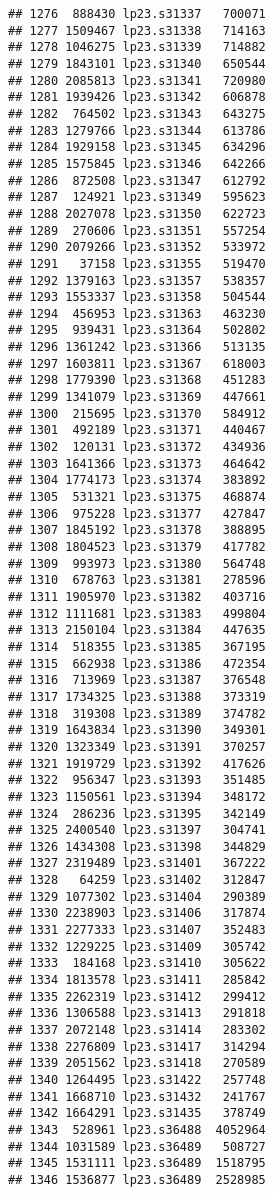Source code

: \documentclass[
]{article}
\begin{document}
\begin{verbatim}
## 1276  888430 lp23.s31337   700071
## 1277 1509467 lp23.s31338   714163
## 1278 1046275 lp23.s31339   714882
## 1279 1843101 lp23.s31340   650544
## 1280 2085813 lp23.s31341   720980
## 1281 1939426 lp23.s31342   606878
## 1282  764502 lp23.s31343   643275
## 1283 1279766 lp23.s31344   613786
## 1284 1929158 lp23.s31345   634296
## 1285 1575845 lp23.s31346   642266
## 1286  872508 lp23.s31347   612792
## 1287  124921 lp23.s31349   595623
## 1288 2027078 lp23.s31350   622723
## 1289  270606 lp23.s31351   557254
## 1290 2079266 lp23.s31352   533972
## 1291   37158 lp23.s31355   519470
## 1292 1379163 lp23.s31357   538357
## 1293 1553337 lp23.s31358   504544
## 1294  456953 lp23.s31363   463230
## 1295  939431 lp23.s31364   502802
## 1296 1361242 lp23.s31366   513135
## 1297 1603811 lp23.s31367   618003
## 1298 1779390 lp23.s31368   451283
## 1299 1341079 lp23.s31369   447661
## 1300  215695 lp23.s31370   584912
## 1301  492189 lp23.s31371   440467
## 1302  120131 lp23.s31372   434936
## 1303 1641366 lp23.s31373   464642
## 1304 1774173 lp23.s31374   383892
## 1305  531321 lp23.s31375   468874
## 1306  975228 lp23.s31377   427847
## 1307 1845192 lp23.s31378   388895
## 1308 1804523 lp23.s31379   417782
## 1309  993973 lp23.s31380   564748
## 1310  678763 lp23.s31381   278596
## 1311 1905970 lp23.s31382   403716
## 1312 1111681 lp23.s31383   499804
## 1313 2150104 lp23.s31384   447635
## 1314  518355 lp23.s31385   367195
## 1315  662938 lp23.s31386   472354
## 1316  713969 lp23.s31387   376548
## 1317 1734325 lp23.s31388   373319
## 1318  319308 lp23.s31389   374782
## 1319 1643834 lp23.s31390   349301
## 1320 1323349 lp23.s31391   370257
## 1321 1919729 lp23.s31392   417626
## 1322  956347 lp23.s31393   351485
## 1323 1150561 lp23.s31394   348172
## 1324  286236 lp23.s31395   342149
## 1325 2400540 lp23.s31397   304741
## 1326 1434308 lp23.s31398   344829
## 1327 2319489 lp23.s31401   367222
## 1328   64259 lp23.s31402   312847
## 1329 1077302 lp23.s31404   290389
## 1330 2238903 lp23.s31406   317874
## 1331 2277333 lp23.s31407   352483
## 1332 1229225 lp23.s31409   305742
## 1333  184168 lp23.s31410   305622
## 1334 1813578 lp23.s31411   285842
## 1335 2262319 lp23.s31412   299412
## 1336 1306588 lp23.s31413   291818
## 1337 2072148 lp23.s31414   283302
## 1338 2276809 lp23.s31417   314294
## 1339 2051562 lp23.s31418   270589
## 1340 1264495 lp23.s31422   257748
## 1341 1668710 lp23.s31432   241767
## 1342 1664291 lp23.s31435   378749
## 1343  528961 lp23.s36488  4052964
## 1344 1031589 lp23.s36489   508727
## 1345 1531111 lp23.s36489  1518795
## 1346 1536877 lp23.s36489  2528985

\end{verbatim}
\end{document}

▶ **GOAL OF THE EXERCISE**
Give back every record above word for word, dropping pictures.

▶ **RESPONSE TO THIS TASK**
Source code

: \documentclass[
]{article}
\begin{document}
\begin{verbatim}
## 1276  888430 lp23.s31337   700071
## 1277 1509467 lp23.s31338   714163
## 1278 1046275 lp23.s31339   714882
## 1279 1843101 lp23.s31340   650544
## 1280 2085813 lp23.s31341   720980
## 1281 1939426 lp23.s31342   606878
## 1282  764502 lp23.s31343   643275
## 1283 1279766 lp23.s31344   613786
## 1284 1929158 lp23.s31345   634296
## 1285 1575845 lp23.s31346   642266
## 1286  872508 lp23.s31347   612792
## 1287  124921 lp23.s31349   595623
## 1288 2027078 lp23.s31350   622723
## 1289  270606 lp23.s31351   557254
## 1290 2079266 lp23.s31352   533972
## 1291   37158 lp23.s31355   519470
## 1292 1379163 lp23.s31357   538357
## 1293 1553337 lp23.s31358   504544
## 1294  456953 lp23.s31363   463230
## 1295  939431 lp23.s31364   502802
## 1296 1361242 lp23.s31366   513135
## 1297 1603811 lp23.s31367   618003
## 1298 1779390 lp23.s31368   451283
## 1299 1341079 lp23.s31369   447661
## 1300  215695 lp23.s31370   584912
## 1301  492189 lp23.s31371   440467
## 1302  120131 lp23.s31372   434936
## 1303 1641366 lp23.s31373   464642
## 1304 1774173 lp23.s31374   383892
## 1305  531321 lp23.s31375   468874
## 1306  975228 lp23.s31377   427847
## 1307 1845192 lp23.s31378   388895
## 1308 1804523 lp23.s31379   417782
## 1309  993973 lp23.s31380   564748
## 1310  678763 lp23.s31381   278596
## 1311 1905970 lp23.s31382   403716
## 1312 1111681 lp23.s31383   499804
## 1313 2150104 lp23.s31384   447635
## 1314  518355 lp23.s31385   367195
## 1315  662938 lp23.s31386   472354
## 1316  713969 lp23.s31387   376548
## 1317 1734325 lp23.s31388   373319
## 1318  319308 lp23.s31389   374782
## 1319 1643834 lp23.s31390   349301
## 1320 1323349 lp23.s31391   370257
## 1321 1919729 lp23.s31392   417626
## 1322  956347 lp23.s31393   351485
## 1323 1150561 lp23.s31394   348172
## 1324  286236 lp23.s31395   342149
## 1325 2400540 lp23.s31397   304741
## 1326 1434308 lp23.s31398   344829
## 1327 2319489 lp23.s31401   367222
## 1328   64259 lp23.s31402   312847
## 1329 1077302 lp23.s31404   290389
## 1330 2238903 lp23.s31406   317874
## 1331 2277333 lp23.s31407   352483
## 1332 1229225 lp23.s31409   305742
## 1333  184168 lp23.s31410   305622
## 1334 1813578 lp23.s31411   285842
## 1335 2262319 lp23.s31412   299412
## 1336 1306588 lp23.s31413   291818
## 1337 2072148 lp23.s31414   283302
## 1338 2276809 lp23.s31417   314294
## 1339 2051562 lp23.s31418   270589
## 1340 1264495 lp23.s31422   257748
## 1341 1668710 lp23.s31432   241767
## 1342 1664291 lp23.s31435   378749
## 1343  528961 lp23.s36488  4052964
## 1344 1031589 lp23.s36489   508727
## 1345 1531111 lp23.s36489  1518795
## 1346 1536877 lp23.s36489  2528985

\end{verbatim}
\end{document}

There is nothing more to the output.